2. Clone the repository: `git clone https://github.com/OperationDarkside/ct_string.git`
3. Configure and build:
```bash
cd ct_string
cmake -B build -S .
cmake --build build
```
4. Run tests:
```bash
cd build
ctest # Or run the test executable directly, e.g., ./run_tests
```
(The test executable name might vary based on your `CMakeLists.txt`).
## Motivation
I needed/wanted a compile-time string type in my game engine that could be used in `constexpr` contexts and could be concatenated with other `constexpr` strings. I also wanted to avoid heap allocations and the overhead of `std::string`. My example use case was to combine file paths in a `constexpr` context. While `std::string_view` is excellent for non-owning string views, it lacks the ability to own data resulting from operations like concatenation. `std::string` can do this but often involves heap allocations, making it less suitable for extensive `constexpr` usage, especially in older C++ standards or when strict compile-time guarantees are needed. `ct_string` fills this gap by providing a string type that stores its data directly and performs all its core operations at compile time.
## Contributing
Contributions are welcome!

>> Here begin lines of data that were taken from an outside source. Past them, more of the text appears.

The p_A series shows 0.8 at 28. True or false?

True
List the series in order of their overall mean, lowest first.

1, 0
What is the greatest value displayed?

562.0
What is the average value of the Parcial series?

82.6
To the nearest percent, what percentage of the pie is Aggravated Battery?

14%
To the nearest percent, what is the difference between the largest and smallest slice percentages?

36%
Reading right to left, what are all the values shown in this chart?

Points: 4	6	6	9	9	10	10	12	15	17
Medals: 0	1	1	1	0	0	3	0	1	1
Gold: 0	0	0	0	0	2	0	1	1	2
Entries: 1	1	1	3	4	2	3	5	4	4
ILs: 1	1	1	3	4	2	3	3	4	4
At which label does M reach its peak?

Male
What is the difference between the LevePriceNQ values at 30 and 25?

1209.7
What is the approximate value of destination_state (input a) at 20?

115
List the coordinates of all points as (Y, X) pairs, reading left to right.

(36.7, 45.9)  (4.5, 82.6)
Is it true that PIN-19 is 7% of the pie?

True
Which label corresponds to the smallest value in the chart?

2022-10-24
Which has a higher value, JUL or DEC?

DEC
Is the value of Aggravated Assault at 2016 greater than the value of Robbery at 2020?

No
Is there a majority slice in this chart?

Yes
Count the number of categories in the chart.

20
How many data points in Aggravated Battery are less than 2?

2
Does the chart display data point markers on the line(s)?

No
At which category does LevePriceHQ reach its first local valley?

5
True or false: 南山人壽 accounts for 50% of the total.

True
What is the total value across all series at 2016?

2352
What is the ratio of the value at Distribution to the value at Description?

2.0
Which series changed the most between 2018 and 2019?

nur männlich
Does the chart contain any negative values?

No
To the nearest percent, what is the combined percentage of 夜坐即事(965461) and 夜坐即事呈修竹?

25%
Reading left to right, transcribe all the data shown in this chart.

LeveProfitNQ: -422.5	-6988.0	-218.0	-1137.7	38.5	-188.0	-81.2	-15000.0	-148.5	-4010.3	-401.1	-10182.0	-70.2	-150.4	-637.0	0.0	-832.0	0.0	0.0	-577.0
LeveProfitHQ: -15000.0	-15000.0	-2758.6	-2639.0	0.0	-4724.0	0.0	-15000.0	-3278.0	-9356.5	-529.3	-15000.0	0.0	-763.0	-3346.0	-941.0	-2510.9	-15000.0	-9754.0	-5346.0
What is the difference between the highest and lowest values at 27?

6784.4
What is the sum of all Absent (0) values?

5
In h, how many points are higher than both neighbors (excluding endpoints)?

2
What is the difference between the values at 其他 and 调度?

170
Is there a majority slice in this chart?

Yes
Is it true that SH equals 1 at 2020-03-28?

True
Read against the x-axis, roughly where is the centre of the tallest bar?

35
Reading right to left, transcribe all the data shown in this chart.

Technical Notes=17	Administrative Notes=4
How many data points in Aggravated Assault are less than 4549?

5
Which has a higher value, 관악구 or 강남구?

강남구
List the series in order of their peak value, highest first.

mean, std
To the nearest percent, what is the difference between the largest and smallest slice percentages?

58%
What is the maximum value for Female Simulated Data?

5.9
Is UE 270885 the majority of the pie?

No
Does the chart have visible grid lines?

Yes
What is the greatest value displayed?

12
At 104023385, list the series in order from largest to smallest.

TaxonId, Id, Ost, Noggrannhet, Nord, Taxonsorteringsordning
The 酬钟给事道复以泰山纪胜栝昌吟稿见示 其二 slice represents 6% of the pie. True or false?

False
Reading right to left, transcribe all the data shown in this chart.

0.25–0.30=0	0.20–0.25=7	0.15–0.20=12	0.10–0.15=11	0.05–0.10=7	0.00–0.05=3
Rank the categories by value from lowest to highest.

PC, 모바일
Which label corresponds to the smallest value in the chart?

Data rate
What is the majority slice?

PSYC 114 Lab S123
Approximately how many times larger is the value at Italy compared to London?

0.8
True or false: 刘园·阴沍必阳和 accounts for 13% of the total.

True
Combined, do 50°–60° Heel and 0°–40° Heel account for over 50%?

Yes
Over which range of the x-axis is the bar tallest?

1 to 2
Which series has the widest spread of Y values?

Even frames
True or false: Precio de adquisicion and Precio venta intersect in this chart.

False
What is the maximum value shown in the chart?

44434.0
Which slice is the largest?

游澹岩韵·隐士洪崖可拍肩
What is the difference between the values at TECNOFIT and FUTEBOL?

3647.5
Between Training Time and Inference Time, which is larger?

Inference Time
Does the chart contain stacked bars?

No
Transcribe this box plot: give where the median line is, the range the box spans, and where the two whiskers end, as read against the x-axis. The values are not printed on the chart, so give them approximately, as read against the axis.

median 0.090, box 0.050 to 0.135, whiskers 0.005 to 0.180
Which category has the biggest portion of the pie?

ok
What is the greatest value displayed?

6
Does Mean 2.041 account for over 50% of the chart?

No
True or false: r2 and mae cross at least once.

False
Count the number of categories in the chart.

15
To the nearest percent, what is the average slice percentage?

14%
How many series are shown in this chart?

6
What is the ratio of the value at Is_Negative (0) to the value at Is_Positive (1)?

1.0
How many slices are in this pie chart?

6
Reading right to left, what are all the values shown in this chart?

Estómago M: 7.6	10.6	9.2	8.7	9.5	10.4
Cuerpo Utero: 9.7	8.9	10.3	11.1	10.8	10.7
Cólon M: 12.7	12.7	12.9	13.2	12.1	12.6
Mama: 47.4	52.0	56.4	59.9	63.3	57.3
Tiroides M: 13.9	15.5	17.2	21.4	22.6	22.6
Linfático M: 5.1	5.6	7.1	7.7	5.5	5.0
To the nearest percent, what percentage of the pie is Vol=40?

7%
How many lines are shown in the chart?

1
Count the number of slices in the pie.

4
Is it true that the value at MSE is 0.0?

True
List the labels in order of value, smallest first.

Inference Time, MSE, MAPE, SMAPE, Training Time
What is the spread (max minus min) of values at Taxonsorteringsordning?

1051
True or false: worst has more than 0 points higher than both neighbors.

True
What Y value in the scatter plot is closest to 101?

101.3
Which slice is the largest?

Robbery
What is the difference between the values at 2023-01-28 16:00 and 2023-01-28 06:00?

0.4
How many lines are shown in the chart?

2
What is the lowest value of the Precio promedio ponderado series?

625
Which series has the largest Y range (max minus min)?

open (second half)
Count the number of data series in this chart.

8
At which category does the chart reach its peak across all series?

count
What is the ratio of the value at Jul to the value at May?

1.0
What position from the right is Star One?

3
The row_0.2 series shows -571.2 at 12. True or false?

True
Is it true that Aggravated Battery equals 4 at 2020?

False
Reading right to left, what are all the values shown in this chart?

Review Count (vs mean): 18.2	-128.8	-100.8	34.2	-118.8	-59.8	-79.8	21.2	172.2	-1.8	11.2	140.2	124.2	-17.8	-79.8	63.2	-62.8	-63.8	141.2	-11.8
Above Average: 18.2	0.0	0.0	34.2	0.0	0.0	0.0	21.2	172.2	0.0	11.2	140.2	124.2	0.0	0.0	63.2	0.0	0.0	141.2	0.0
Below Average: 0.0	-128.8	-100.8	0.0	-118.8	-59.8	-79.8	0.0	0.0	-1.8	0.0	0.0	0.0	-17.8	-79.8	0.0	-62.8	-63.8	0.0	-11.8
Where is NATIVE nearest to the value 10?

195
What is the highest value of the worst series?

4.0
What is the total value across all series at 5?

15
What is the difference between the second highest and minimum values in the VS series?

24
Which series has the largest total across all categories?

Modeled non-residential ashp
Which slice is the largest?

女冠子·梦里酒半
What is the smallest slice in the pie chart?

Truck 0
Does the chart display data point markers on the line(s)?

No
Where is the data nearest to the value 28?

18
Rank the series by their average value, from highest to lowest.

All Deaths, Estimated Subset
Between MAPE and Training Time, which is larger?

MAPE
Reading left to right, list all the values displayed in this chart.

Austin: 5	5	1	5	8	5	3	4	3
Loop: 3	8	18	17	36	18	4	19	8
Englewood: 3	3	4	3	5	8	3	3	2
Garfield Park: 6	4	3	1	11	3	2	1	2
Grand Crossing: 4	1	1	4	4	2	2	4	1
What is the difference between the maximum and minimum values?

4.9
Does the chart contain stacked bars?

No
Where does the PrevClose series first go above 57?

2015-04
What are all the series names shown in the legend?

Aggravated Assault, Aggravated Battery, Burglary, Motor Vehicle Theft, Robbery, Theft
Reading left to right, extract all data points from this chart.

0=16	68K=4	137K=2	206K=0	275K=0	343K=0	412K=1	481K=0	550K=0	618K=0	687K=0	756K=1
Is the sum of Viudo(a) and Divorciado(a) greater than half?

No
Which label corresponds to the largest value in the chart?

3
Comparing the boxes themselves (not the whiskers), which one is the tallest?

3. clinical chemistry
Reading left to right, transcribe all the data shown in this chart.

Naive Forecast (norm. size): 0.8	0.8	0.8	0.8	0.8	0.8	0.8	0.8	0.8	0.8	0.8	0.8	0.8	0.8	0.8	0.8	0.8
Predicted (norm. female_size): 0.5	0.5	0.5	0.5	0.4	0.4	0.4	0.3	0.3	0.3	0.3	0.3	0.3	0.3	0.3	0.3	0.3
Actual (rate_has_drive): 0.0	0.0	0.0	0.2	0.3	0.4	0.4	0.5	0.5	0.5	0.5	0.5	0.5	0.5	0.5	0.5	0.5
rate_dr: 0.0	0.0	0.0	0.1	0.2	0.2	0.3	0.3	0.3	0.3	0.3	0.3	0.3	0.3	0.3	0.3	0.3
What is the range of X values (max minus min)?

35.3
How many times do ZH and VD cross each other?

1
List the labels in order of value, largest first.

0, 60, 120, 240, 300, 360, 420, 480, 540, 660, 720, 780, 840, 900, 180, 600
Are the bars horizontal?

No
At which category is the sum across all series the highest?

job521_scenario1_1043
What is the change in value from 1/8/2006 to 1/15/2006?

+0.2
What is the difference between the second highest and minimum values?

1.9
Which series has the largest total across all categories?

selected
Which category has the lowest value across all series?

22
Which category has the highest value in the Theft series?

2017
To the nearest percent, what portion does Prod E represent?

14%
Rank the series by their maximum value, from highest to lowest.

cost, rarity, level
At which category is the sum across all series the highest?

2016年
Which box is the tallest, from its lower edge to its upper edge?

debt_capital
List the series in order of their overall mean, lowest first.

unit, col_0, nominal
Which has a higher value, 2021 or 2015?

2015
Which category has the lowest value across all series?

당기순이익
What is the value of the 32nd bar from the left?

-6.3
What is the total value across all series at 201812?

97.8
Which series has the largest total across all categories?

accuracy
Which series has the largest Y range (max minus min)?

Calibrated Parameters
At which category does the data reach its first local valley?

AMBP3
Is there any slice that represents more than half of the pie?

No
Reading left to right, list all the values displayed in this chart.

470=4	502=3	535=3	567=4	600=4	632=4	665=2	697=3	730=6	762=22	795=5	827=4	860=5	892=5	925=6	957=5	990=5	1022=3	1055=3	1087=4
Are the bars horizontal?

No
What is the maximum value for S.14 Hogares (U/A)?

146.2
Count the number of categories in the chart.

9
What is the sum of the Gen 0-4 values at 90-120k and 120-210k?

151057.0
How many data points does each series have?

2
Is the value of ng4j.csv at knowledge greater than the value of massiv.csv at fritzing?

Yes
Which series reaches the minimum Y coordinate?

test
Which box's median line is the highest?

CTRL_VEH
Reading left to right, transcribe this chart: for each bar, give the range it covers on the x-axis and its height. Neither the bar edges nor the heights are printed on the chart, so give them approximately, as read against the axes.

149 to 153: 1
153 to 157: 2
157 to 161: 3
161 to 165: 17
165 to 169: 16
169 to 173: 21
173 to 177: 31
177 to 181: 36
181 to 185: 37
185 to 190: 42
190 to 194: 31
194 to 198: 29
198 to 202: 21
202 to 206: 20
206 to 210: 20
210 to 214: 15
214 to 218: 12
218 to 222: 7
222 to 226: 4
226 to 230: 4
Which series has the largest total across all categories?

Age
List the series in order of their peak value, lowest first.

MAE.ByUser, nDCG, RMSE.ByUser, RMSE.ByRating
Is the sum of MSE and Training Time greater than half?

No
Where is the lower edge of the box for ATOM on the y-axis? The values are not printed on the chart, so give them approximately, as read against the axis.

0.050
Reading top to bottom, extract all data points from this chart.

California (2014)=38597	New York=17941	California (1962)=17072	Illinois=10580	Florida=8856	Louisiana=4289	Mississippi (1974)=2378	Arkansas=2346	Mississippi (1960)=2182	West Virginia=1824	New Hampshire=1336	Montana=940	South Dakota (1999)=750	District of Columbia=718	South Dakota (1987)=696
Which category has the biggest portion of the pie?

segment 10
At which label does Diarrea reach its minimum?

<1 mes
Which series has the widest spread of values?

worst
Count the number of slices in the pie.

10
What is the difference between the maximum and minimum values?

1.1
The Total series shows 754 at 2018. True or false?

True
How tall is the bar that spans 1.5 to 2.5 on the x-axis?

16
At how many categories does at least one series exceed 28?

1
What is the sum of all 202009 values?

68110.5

Please feel free to submit issues or pull requests. If submitting a PR, please ensure existing tests pass and add new tests for your changes.
## License
This project is licensed under the [MIT License](LICENSE).
## DISCLAIMER
This project was mostly generated using the LLM Gemini 2.5 Pro Preview 03-25 in Google AI Studio. The code was then reviewed and modified by a human to ensure correctness and readability. This README was also mostly generated using the same LLM. The code is provided as-is, and the author is not responsible for any issues or bugs that may arise.